- 文書抜粋 -
------------

1989年NYのセントラルパークでジョギング中の白人女性が、何者かに襲われ、
レイプと暴行を受けて血だらけの状態でパトロール中の警察に発見された。
警察は公園内を徘徊していたアフリカ系アメリカ人、ヒスパニックのティーンエイジャー5人を逮捕、十分な睡眠時間が与えられない状態で長時間に渡って行われた取り調べで、他の人間が首謀者で自分はそれに加わっただけだという供述をすれば家に帰してやると言われ、めいめいが自分以外の人間を名指しする供述をしいられた挙句、全員有罪で6~13年の刑を終えて出所後に、真犯人が特定された
という人種差別的な冤罪事件、通称セントラル・パーク・ファイブを取り上げたNetflixオリジナルの映画。
オプラ・ウィンフリーが、かつて"セントラルパーク・ファイブ"と呼ばれた5人の男性にインタビューする番組”Oprah Winfrey Presents: When They See Us Now”も配信。
この中で冤罪をはらした5人のうちの一人が、未だに自分をそそのかして嘘の供述をさせた父親を許せないと語った場面で、客席にいた、映画で5人を演じたキャストの俳優たちが、
全員泣き崩れる場面、役者は演じることで本人の過去を追体験し、同じ苦しみを味わっていたのだ。
偏見と差別が、無実の人間の人生をいとも簡単に奪い去る。恐ろしい話。
僕もかつて一度だけ警察の取り調べを受けたことがある。
新宿公園の脇の道路に車を止めて、携帯電話でクライアントと話しているところへ二人組の警官が現れ、車内を見せてくれという。どうぞというと、彼らのうちの一人がいきなりダッシュボードを開けて、中にあったスイスアーミーの万能ナイフを取り出し、
”あなたは条例違反の刃物を持ち歩いています。これは犯罪です”
と言い、警察所に連れて行かれた。そこで車のダッシュボードを開けてそこを指差しているところの写真を撮られ、聴取室へ。
”なぜ違法に刃物を持ち歩いていたのですか”という問いに
”この小さな万能ナイフが新宿区の条例違反であるなどということは全く知らなかったし、
そもそもナイフが車の小物入れに入っていたことさえすっかり忘れていた”

------------

- 抽出項目 -
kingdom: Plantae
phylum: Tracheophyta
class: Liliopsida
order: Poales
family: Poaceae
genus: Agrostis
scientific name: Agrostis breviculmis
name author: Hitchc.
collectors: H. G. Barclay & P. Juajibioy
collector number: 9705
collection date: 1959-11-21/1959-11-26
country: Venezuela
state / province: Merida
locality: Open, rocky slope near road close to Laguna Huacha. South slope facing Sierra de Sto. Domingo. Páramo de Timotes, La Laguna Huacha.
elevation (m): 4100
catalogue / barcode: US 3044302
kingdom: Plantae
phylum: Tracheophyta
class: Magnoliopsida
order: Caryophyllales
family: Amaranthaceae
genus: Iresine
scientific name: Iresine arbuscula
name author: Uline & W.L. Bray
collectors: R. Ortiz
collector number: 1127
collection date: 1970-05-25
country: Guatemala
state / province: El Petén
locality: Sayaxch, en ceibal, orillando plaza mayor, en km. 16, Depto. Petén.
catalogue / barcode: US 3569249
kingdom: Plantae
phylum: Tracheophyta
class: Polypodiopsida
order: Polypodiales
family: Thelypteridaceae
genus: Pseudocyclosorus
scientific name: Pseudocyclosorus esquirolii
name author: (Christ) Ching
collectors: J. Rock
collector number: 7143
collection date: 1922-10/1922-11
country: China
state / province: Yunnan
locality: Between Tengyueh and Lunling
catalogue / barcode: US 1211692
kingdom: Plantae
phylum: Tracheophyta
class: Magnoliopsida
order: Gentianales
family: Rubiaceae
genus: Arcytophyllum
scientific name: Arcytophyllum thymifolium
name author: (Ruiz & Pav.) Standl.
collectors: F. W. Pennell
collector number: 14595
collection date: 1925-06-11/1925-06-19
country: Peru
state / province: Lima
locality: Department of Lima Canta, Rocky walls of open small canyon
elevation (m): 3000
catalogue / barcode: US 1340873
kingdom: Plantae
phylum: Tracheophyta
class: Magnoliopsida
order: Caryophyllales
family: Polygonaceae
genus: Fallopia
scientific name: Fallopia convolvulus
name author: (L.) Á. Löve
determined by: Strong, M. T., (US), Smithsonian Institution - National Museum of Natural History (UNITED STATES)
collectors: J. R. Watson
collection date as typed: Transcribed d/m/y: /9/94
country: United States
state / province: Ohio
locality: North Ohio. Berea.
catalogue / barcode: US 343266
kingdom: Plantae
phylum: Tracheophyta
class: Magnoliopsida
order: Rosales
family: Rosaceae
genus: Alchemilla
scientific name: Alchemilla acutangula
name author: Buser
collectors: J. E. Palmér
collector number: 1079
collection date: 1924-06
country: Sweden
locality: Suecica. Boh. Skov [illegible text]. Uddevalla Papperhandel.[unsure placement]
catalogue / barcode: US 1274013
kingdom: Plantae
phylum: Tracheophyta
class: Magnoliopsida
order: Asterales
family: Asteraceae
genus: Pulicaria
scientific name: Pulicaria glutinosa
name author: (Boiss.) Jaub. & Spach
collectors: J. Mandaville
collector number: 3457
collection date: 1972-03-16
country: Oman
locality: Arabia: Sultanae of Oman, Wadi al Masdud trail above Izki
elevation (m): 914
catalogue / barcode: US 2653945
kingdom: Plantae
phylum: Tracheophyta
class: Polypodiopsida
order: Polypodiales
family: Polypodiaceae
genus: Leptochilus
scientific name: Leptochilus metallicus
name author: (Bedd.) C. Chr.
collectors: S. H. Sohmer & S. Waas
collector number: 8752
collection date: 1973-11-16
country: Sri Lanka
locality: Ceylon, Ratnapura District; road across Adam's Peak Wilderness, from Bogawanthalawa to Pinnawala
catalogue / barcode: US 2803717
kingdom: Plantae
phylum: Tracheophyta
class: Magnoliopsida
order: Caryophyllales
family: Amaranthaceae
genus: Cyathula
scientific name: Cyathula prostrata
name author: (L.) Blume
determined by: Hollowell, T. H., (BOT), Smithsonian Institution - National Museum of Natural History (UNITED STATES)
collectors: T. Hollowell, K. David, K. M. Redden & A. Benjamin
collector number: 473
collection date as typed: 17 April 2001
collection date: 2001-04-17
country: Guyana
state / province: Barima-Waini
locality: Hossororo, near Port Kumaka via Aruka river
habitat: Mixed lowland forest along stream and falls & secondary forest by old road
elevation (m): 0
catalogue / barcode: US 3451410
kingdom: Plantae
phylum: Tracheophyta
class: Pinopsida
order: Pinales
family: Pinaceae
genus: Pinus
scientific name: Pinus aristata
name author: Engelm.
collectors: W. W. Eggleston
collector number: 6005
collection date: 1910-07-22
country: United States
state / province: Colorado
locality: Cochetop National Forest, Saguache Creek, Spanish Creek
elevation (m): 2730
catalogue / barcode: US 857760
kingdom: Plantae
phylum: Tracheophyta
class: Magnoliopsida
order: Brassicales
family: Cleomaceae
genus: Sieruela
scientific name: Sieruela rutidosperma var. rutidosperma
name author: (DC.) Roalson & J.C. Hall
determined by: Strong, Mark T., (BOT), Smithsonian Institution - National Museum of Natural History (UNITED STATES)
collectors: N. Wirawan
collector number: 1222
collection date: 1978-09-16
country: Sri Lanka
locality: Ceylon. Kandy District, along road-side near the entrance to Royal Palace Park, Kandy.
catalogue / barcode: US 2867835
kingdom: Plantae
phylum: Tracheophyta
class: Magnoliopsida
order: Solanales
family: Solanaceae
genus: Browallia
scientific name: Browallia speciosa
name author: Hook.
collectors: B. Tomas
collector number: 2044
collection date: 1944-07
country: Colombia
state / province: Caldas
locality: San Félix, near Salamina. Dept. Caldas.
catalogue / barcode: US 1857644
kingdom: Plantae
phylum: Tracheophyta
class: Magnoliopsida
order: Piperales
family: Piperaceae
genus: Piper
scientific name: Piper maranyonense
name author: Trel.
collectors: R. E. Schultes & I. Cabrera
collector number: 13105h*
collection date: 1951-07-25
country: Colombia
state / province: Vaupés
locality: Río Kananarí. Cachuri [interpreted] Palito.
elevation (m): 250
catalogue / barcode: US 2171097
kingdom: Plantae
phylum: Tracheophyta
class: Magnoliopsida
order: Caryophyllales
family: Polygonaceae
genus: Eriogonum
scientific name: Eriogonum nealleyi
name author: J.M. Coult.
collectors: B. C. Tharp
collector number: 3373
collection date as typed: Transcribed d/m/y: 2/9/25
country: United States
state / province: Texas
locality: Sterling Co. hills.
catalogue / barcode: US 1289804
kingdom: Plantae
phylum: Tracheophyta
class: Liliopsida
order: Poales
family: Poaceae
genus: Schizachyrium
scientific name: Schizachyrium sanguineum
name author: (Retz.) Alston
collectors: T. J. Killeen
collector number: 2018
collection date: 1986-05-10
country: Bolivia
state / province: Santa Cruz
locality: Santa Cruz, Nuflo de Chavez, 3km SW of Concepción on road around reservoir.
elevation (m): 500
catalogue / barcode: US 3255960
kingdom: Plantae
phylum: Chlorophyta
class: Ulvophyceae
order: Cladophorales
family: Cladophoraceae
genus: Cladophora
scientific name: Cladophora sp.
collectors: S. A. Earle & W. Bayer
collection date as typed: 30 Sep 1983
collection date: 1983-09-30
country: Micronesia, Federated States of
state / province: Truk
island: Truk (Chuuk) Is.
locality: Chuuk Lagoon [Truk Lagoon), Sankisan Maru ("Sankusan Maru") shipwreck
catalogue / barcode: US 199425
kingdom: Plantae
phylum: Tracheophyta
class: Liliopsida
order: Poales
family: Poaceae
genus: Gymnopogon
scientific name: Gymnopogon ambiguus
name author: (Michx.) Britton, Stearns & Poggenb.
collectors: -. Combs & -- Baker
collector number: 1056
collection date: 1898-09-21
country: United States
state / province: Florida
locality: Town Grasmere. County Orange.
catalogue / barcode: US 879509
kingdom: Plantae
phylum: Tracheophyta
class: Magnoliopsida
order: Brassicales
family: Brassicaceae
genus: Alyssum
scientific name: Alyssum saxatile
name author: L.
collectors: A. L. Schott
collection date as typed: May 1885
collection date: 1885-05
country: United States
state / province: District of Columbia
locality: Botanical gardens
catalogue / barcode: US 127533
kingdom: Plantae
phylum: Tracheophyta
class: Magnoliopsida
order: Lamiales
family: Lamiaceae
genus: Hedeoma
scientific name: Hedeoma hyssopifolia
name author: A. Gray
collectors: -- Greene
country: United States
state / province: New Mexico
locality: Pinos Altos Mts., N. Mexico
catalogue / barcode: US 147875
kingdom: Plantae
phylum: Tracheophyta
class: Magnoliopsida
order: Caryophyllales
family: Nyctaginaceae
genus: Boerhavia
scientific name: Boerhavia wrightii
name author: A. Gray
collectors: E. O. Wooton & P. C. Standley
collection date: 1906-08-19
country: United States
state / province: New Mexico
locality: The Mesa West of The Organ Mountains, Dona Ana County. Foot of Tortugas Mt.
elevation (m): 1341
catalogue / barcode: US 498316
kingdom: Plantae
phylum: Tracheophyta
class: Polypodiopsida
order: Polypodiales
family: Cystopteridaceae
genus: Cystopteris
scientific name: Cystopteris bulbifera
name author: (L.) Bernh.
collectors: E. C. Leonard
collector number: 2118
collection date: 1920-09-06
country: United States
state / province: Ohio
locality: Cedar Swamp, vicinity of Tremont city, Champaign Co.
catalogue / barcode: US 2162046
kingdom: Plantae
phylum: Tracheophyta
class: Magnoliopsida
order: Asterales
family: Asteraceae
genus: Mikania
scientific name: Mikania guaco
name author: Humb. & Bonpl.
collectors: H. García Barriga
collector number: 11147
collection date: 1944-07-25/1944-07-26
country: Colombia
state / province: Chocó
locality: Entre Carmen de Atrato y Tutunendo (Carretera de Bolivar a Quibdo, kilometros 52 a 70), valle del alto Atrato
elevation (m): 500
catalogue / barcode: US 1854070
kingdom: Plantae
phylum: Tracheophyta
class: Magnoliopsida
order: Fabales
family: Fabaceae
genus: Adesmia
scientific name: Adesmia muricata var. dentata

------------

- 課題一覧 -
**a.** セントラル・パーク・ファイブに関する文章の内容と、次の (i)〜(iii) の記述は合っていますか。それぞれ「はい」か「いいえ」で答え、判断の根拠となる本文の語句をそのまま引用してください。
(i) 警察に逮捕されたティーンエイジャーは5人だった。
(ii) 筆者は警察の取り調べを何度も受けたことがある。
(iii) 警官が取り出したナイフは車のダッシュボードの中にあった。
**b.** セントラル・パーク・ファイブに関する文章を、最後の一文の後から書き足してください。

- 解答一覧 -
**a.**
(i) はい。「アフリカ系アメリカ人、ヒスパニックのティーンエイジャー5人を逮捕」
(ii) いいえ。「僕もかつて一度だけ警察の取り調べを受けたことがある。」
(iii) はい。「ダッシュボードを開けて、中にあったスイスアーミーの万能ナイフを取り出し」

**b.**
答えると
”我々としては、あなたが他人に危害を加える目的でこのナイフを所持していたと思っています” という。
”だとしたらそのことを立証しなさい、さらにその条例がいついかなる理由で施行されたのか、新宿区内を通行する人のためにその条例を知らしめるためにどんな方法がとられたのか”
”あなたの上司を呼びなさい” 僕の発言。やってきた上司の刑事課長に、
”あなたは部下に人をみたら犯罪者と思えという教育をされていると思うが、彼らが僕のことを犯罪目的で刃物を所持しているという判断をした根拠についてどう思うか?”
と聞くと
”まあ、見た目でしょうね” という。
”このことは問題にします、ありとあらゆる手段でこのことを広く人々に知らしめて、
あなた方に不当に人権を阻害する警察官の風下にもおけぬふとどき者というレッテルが貼られるまで戦いますよ” というと
”まあそこまで大げさに考えないでくださいよ、軽い事情聴取なんだから” という。
頭にきた僕が、
”任意の事情聴取なら一旦帰らせてください、弁護士に相談して、あなた方のことを警視庁、警察庁、および検察、自治体、マスコミ向けの内容証明で告発するから” というと
”あなたの誤解をまねいたとしたらお詫びする、もう帰っていいですよ” という
”取り調べはどうするんですか?”
”もういいです、二人には謝罪させますから” 課長の後方で手を合わせるふたり。
”しょうがないなぁ、これからは気をつけてくださいよ”
”本当に申し訳ありませんでした”
謝る二人に見送られて警察署を出たが、後になって考えると、もしかしたら結構あぶないところまでいっていたのかもしれない。
あのときかけていたサングラスがまずかったんだな。